Les parutions à venir sont assez nombreuses: « L’appel de l’Ankou » est un 10″ très limité qui, après moult retard devrait finalement apparaître courant mars sur la très prometteuse structure « Le Cluricaun ». C’est un picture disc 4 titres dont 2 sont à la fois guerriers et dansants, 1 plus introspectif et le dernier une valse!  « La ballade de l’Ankou », mon nouveau cd à paraître j’espère début Avril, est je crois ce que j’ai fait de plus puissant et de plus monumental à ce jour, avec force percussions, trompettes et cor de chasse!!! « Le miracle de Théophile » qui verra le jour plus tard dans l’année sera lui nettement plus marqué par le moyen-âge. Enfin, la « Pleasure Box » est un coffret qui comprendra un cd live puissant enregistré pendant la tournée 2000, une vidéo et un 7″, le tout étant évidemment aussi luxueux que limité.

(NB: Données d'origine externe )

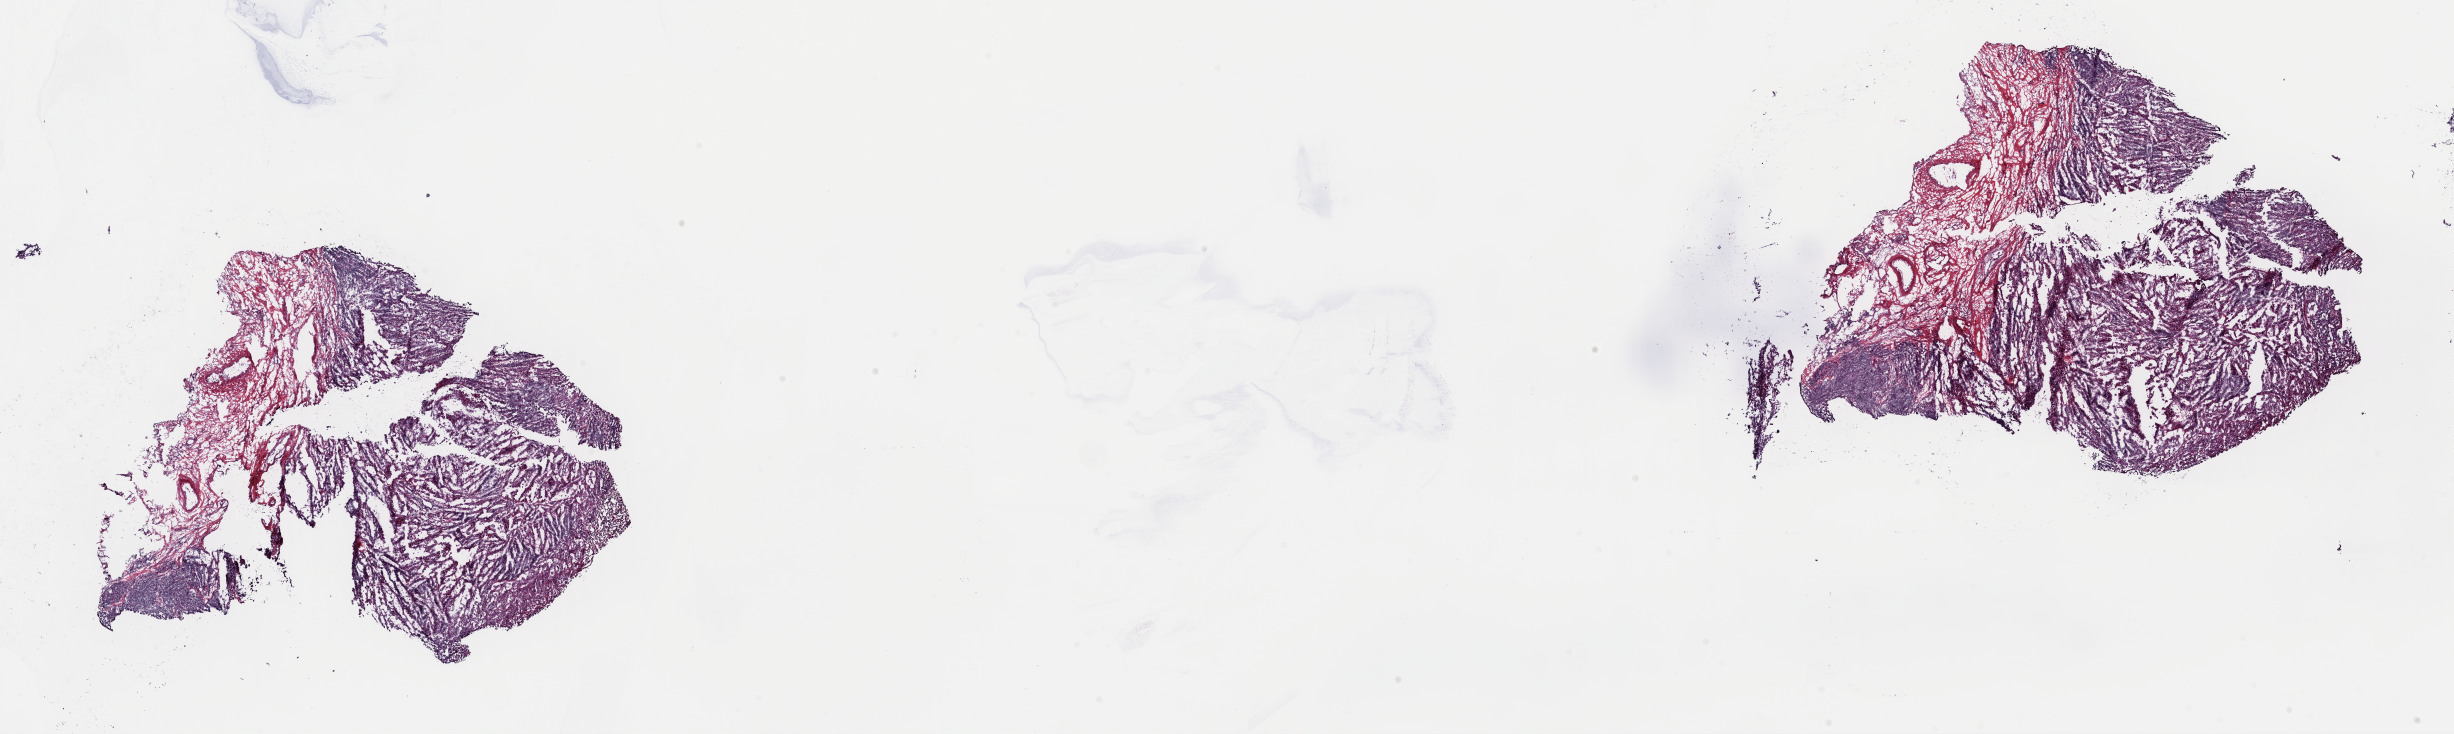
Whole-slide histology image, Hematoxylin and eosin (H&E) stained — low-resolution overview of the scanned area, about 38.8 x 11.6 mm. Frozen section. Metastatic tumour sample, sampled site not recorded. Patient: male, age at initial diagnosis 60 years. Composition of this section per pathologist review: tumour cells 100%, tumour nuclei 75%, normal cells 0%, stromal cells 0%, necrosis 0%. Infiltration values recorded for this section: lymphocyte infiltration 10%, monocyte infiltration 2%, neutrophil infiltration 0%.
- this section: metastatic tumour tissue
- patient diagnosis: Malignant melanoma, NOS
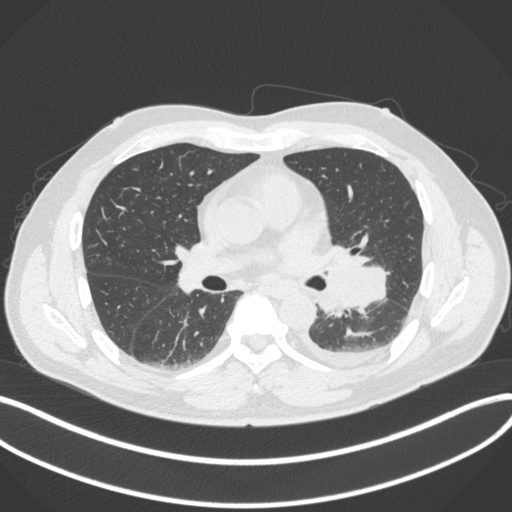
Chest CT, one axial slice. Slice 194 of 350 in the series (ordered by position). Reconstruction kernel B31f. Lung window (W 1500 / L -600 HU). 1 mm slice thickness. 512 × 512 image matrix. Male patient, age 58 years. From the clinical record (not read from this slice): clinical TNM (as recorded): T3 N1 M1b; histopathological grade: G3.
Structures marked on this image (rectangle marked by the reading radiologist):
- lung tumour (recorded histology: small cell carcinoma): bounding box [x1, y1, x2, y2] px = [315, 253, 388, 318]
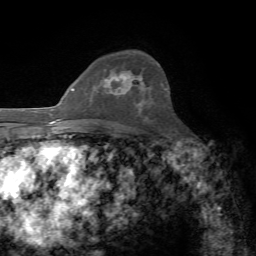
Breast MRI, one axial slice; position 50 of 72 along the scan axis; cropped to one breast; dynamic contrast-enhanced series, time point 2 of 7 at this slice position (early post-contrast); 1.5 T; TE 4.3 ms, TR 8.7 ms; 2.2 mm slice thickness; 256 × 256 image matrix. Female patient.
Outlined on this slice (semi-automatically segmented with operator editing):
- enhancing-tissue mask used for the functional tumour volume (all voxels passing the contrast-enhancement thresholds inside the analysis volume; usually the tumour): bounding box (x1, y1, x2, y2) in pixels: (105, 75, 126, 96)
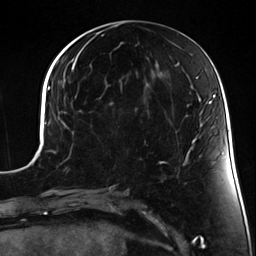
Breast MRI (dynamic contrast-enhanced), one axial slice; slice 62 of 124 in the series (ordered by position); cropped to one breast; dynamic contrast-enhanced series, time point 2 of 7 at this slice position (early post-contrast); 3 T; TE 1.7 ms, TR 4.7 ms; 1.3 mm slice thickness; 256 × 256 image matrix, field of view 170 × 170 mm. Female patient.
Annotated regions visible in this slice (semi-automatic segmentation, software-assisted and operator-edited):
- enhancing-tissue mask used for the functional tumour volume (all voxels passing the contrast-enhancement thresholds inside the analysis volume; usually the tumour): box from (x=90, y=126) to (x=113, y=134) px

Je dois préciser que je travaille toujours d’arrache-pied à mon « sexarium », ce fabuleux objet très beau, érotique et dangereux qui j’espère verra le jour d’ici 1 an ou 2.

SEVEN PINES bénéficie d’une distribution WORLD SERPENT, cela laisse-t-il présager une réédition plus large de tes disques précédents?

Gaë: Universal Music ainsi que Virgin music m’ont contacté pour rééditer mes premières œuvres mais au jour d’aujourd’hui, rien n’a encore été signé. Cela dit, je pense que les éditions limitées sont faites pour le rester…

Prévois-tu des collaborations ou projets parallèles?

Eric: J’ai en effet 1 ou 2 projets parallèles. Le premier album de Silver Lady, « Inclus concentré de génie avec morceaux dedans » (réalisé avec un étrange guitariste lyonnais, un certain Dr Sin), devrait voir le jour bientôt suivi de peu d’un long Ep, « Tout simplement ». L’année prochaine devrait paraître le nouveau Seven Pines, « Nympholept », ainsi que la première partie d’un projet fou d’opéra gigantesque et mégalo réalisé avec l’aide de Gaë Bolg et de nombreux amis, « La nef des fous ».

Quand aux collaborations, j’ai participé comme musicien et chanteur (tout comme Gaë) au 1er cd de Baby Fand « Seven days of Joy, Part I » ainsi qu’au splendide 1er cd du Ouarzazate Dark Consortium, 2 œuvres qui paraîtront Dieu seul sait quand!!!

Dans un avenir plus lointain, il est également question d’un nouvel Orchestre Noir avec Tony, ainsi qu’un nouveau projet easy listening assez amusant, toujours avec Tony.

Devenir et croisades pour les mois à venir?

Gaë: Entarter Céline Dion, défendre encore et toujours les licornes, faire entendre raison à Liguano Di Kaprio, l’Iguane mascotte de l’Eglise de Fand, et enfin demander au conseil de l’Etat que l’Eglise de Fand soit reconnue à sa juste valeur c’est à dire religion d’état.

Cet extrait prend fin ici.